1.5.Perovskite Photovoltaic Cells

According to the dictionary, perovskite is a mineral that is an oxide of calcium and titanium that generally contains other elements. Perovskite lends its name to the class of materials which have the same type of crystal structure as CaTiO3, known as the perovskite structure.[7]

Perovskite materials are used in the absorber layer of Photovoltaic (PV) cells (converts light to electric current). The most commonly used perovskites in these cells are methylammonium lead trihalide (CH3NH3PbX3, where X is a halogen ion such as I, Br, Cl).

The main reasons that perovskite cells have attracted much attention include:

  • In large production quantities, perovskite cells appear to be much simpler and less expensive to process than silicon cells. They can also be “printed” on a wide range of materials.
  • Perovskite cells are increasing their performance at an incredible rate. They were initially produced in 2009, and these initial cells had an efficiency of 3.8%. Current perovskite cells have an efficiency of well over 20%.
  • There are thousands of different variants of perovskite materials. This facilitates refining the PV cell design (with attendant performance increases) for many years.
  • Perovskites possess intrinsic properties like broad absorption spectrum, fast charge separation, long transport distance of electrons and holes and long carrier separation lifetime.
  • Perovskite are relatively easy to incorporate into conventional silicon cells as “tandem designs”. These use a silicon layer to harvest the red part of the light spectrum (which it prefers), and a perovskite layer to harvest the green and blue part of the spectrum. The tandem silicon/perovskite cells will probably be the initially produced products (see next section).

    The main problems with this technology are:

  • Withstanding high temperature, high humidity and other operational conditions
  • Lifetimes much shorter than silicon PV cells.

These problems are related, and rapid progress in being made in addressing them.

The following groups are the major researchers in, and early-stage developers of Perovskite technology.

1.5.1.Oxford Photovoltaics (a.k.a. Oxford PV)

Oxford PV appears to be the closest developer to shipping product.  There is a link to their website below:

They have already purchased a production facility.

The first product will probably be silicon/perovskite tandem cells. Co-founder of Oxford PV, Dr. Henry Snaith, indicated that they expected initial production (first production-prototypes) in 2018.

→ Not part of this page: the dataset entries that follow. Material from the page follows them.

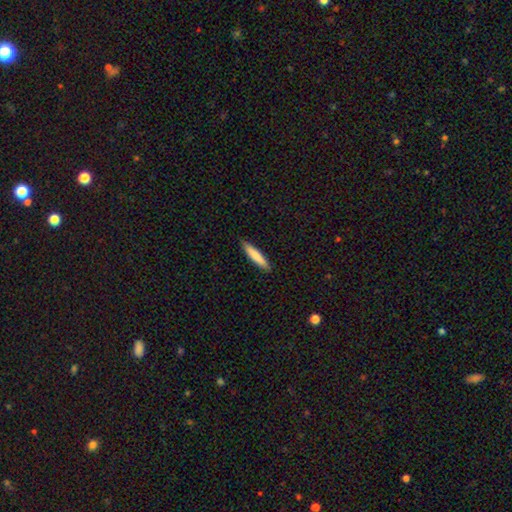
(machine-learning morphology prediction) smooth 80%, featured or disk 15%, star or artifact 5%. Down the decision tree: how rounded — cigar-shaped (88%); merging — none (88%).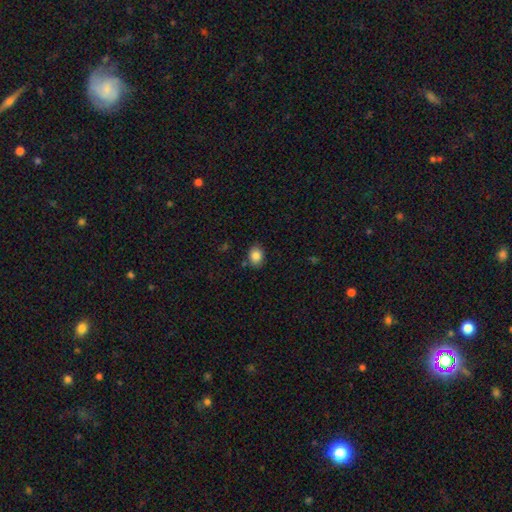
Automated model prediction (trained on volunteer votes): Morphology: type=smooth (86%); roundness=in between (54%); merging=none (82%).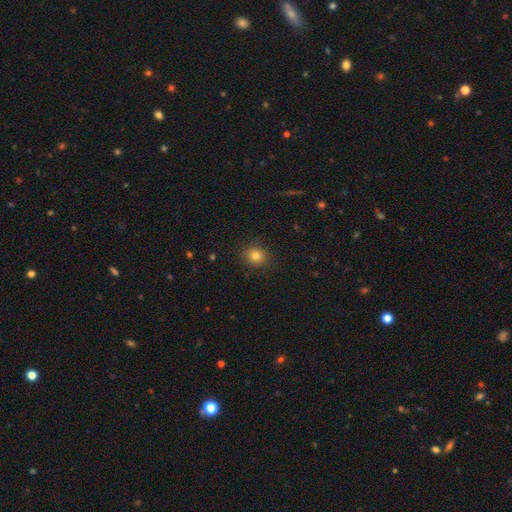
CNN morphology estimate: type=smooth (80%); roundness=round (77%); merging=none (89%).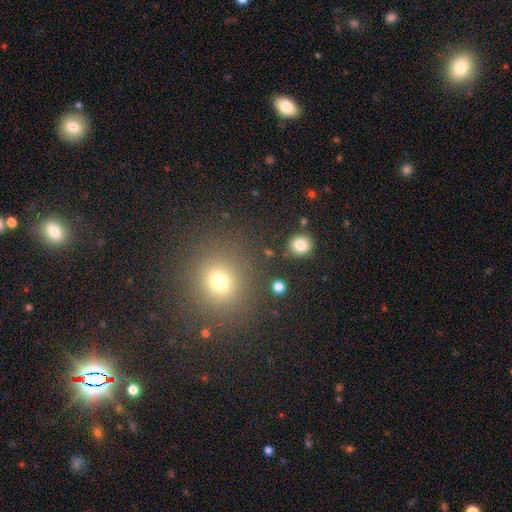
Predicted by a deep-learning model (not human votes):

Oxford PV is also working on Building-Integrated PV (BIPV). Both BIPV and tandem-cells take advantage of the ability to print Perovskite cells on glass (BIPV) or silicon cells (tandem-cells) very inexpensively. BIPV will take the place of conventional building glazing, and generate a substantial amount of power.

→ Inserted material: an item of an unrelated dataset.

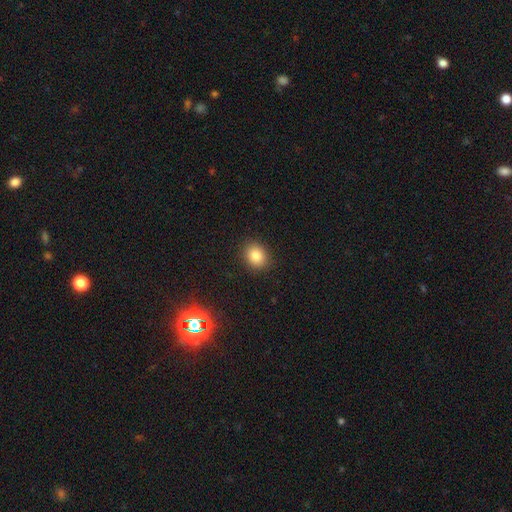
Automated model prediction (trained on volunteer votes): smooth 83%, star or artifact 11%, featured or disk 6%. Down the decision tree: how rounded — round (57%); merging — none (89%).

1.5.2.Swiss Federal Institute of Technology (Ecoles Polytechniques fédérales de Lausanne (EPFL))

Although it appears that perovskite photovoltaics will be relatively easy to produce, especially as added layers to silicon cells (tandem cells), there are several remaining challenges in producing either a pure perovskite cell or a multi-layered perovskite cell (multiple absorber perovskite layers, each capturing a different light-spectrum) as described above.

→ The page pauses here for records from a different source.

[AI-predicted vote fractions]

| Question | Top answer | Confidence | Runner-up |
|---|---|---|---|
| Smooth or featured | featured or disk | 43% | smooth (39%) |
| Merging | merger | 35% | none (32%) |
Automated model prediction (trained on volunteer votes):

Perovskite cell technology evolved from die sensitized solar cells (DSSC), as many of the processing methods and issues to overcome are very similar with perovskite cells and DSSC. A recognized leader in the development of DSSC was EPFL, and they have extended this capability to perovskite cells.

EPFL has demonstrated a production method that resulted in a 1 cm2 perovskite cell with an efficiency greater than 20%.

Another challenge is to identify a cost effective and stable material for the transparent P-type layer (hole-transport or cathode), directly above the perovskite-layer. EPFL has reported that they have developed a P-type layer material that is estimated to cost a fifth of existing materials and has the potential for much lower degradation by weather and biological agents

1.5.3.Greatcell Solar Limited (GSL)

Like EPFL (above subsection), Greatcell Solar, an Australian company, entered the perovskite cell development field via die sensitized solar cells. GSL has relationships with EPFL and other perovskite pioneers.

Greatcell’s primary function is to develop materials and manufacturing processes for production of cells. Currently they are partnering with Commonwealth Scientific and Industrial Research Organization (CSIRO), the University of New South Wales and other organizations to manufacture and test perovskite cells. They have recently signed a memorandum of understanding to transfer technology to JinkoSolar, a Chinese manufacturer.


[1] Research Cell Efficiency Records, U.S. Department of Energy, NREL, September 2015

[2] "Photovoltaic Module HIT®: Converting Sunlight into Electricity with the World’s Highest Conversion Efficiency",

[3] Kaneka News Release: World’s Highest Conversion Efficiency of 26.33%, Achieved in a Crystalline Silicon Solar Cell, Sep 2016,

[4]  Mark Osborne, "Tesla/SolarCity/Silevo/Panasonic 1GW Buffalo fab’s known unknowns", Jan 2017,

[5]AIP Conference Proceedings 1616, 45 (2014); doi: 10.1063/1.4897025

[6] Maike Wiesenfarth, Dr. Simon P. Philipps, Dr. Andreas W. Bett: Fraunhofer Institute for Solar Energy Systems (ISE), Kelsey Horowitz, Dr. Sarah Kurtz: National Renewable Energy Laboratory (NREL), "Current Status of Concentrator Photovoltaic (CPV) Technology", Version 1.3, April 2017,

[7] Wikipedia, “Perovskite”.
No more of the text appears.